14 von 18 Kunden fanden die folgende Rezension hilfreich.
2verfehlte Form
Von Beate
Das Buch wurde sowohl als komisch, als auch als politisch relevant empfohlen und ist überwiegend als Dokumentation angelegt. Der Autor ist ein junger jüdischer Journalist, der in New York Hans kennenlernt, einen Halbjuden und letzten Wanderschäfer Österreichs, der sein Geld außer mit Schafehüten mit der Darbietung jiddischer Lieder verdient, die er geradezu besessen sammelt. Neugierig geworden durch die Klagen von Hans, dass in Österreich mit Haider wieder die Nazis am Ruder seien, reist der Autor nach Österreich um sich selbst ein Bild zu machen.
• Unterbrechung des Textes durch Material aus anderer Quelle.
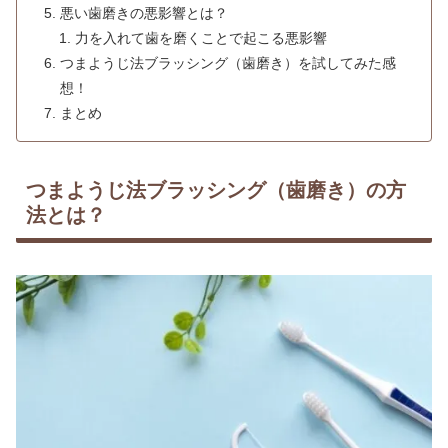
悪い歯磨きの悪影響とは？
力を入れて歯を磨くことで起こる悪影響
つまようじ法ブラッシング（歯磨き）を試してみた感
想！
まとめ
つまようじ法ブラッシング（歯磨き）の方
法とは？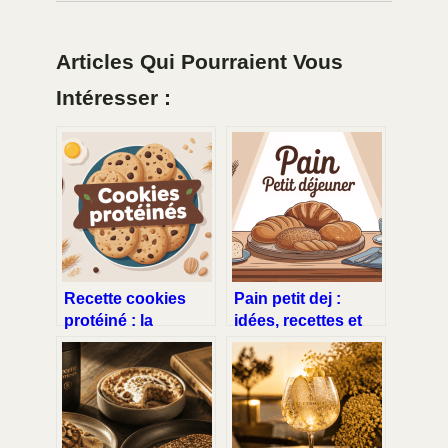
Articles Qui Pourraient Vous
Intéresser :
Recette cookies
Pain petit dej :
protéiné : la
idées, recettes et
méthode simple
conseils pour un
pour des biscuits
matin réussi
gourmands et
sains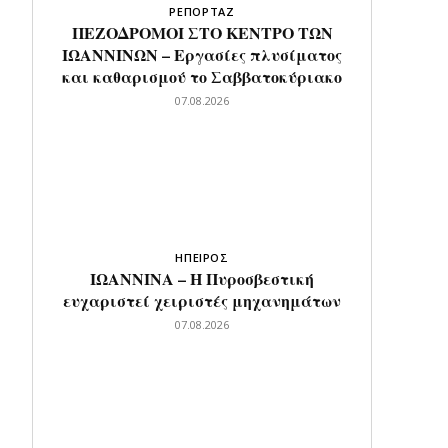
ΡΕΠΟΡΤΑΖ
ΠΕΖΟΔΡΟΜΟΙ ΣΤΟ ΚΕΝΤΡΟ ΤΩΝ
ΙΩΑΝΝΙΝΩΝ – Εργασίες πλυσίματος
και καθαρισμού το Σαββατοκύριακο
07.08.2026
ΗΠΕΙΡΟΣ
ΙΩΑΝΝΙΝΑ – Η Πυροσβεστική
ευχαριστεί χειριστές μηχανημάτων
07.08.2026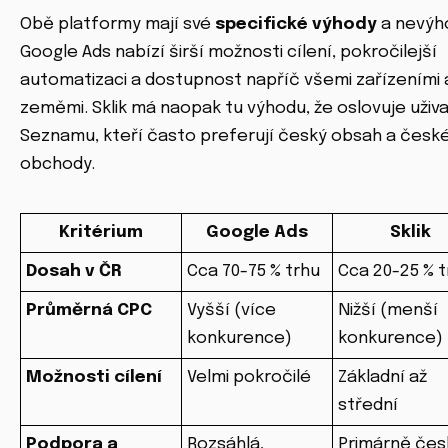
Obě platformy mají své
specifické výhody
a nevýh
Google Ads nabízí širší možnosti cílení, pokročilejší
automatizaci a dostupnost napříč všemi zařízeními 
zeměmi. Sklik má naopak tu výhodu, že oslovuje uživ
Seznamu, kteří často preferují český obsah a česk
obchody.
Kritérium
Google Ads
Sklik
Dosah v ČR
Cca 70-75 % trhu
Cca 20-25 % t
Průměrná CPC
Vyšší (více
Nižší (menší
konkurence)
konkurence)
Možnosti cílení
Velmi pokročilé
Základní až
střední
Podpora a
Rozsáhlá,
Primárně čes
Nur mäßig komisch, wenn auch nicht übermäßig lang, sind die Kapitel, in denen der hypochondrische Autor mit dem reichlich schmutzigen Job seines Gastgebers Hans in Berührung kommt. Komischer sind die Kapitel, in denen er mit einem Diktaphon bewaffnet den ultimativen Antisemiten sucht, aber nur die übliche menschliche Beschränktheit findet, sowie seine Versuche eine Frau ins Bett zu kriegen. Dazwischen schiebt der Autor gar nicht witzige Kapitel über Hans, wie er wurde, was er ist: Ein von Neurosen und Obsessionen geplagter Außenseiter, der verzweifelt nach Halt und etwas Dauerhaftem im Leben sucht, nachdem seine Erziehung zum Kommunisten daneben ging. Diese Kapitel alleine hätten einen fabelhaften Entwicklungsroman abgegeben. Aber als Dokumentation wirkt das Buch inhomogen wie ein Gemischtwarenladen.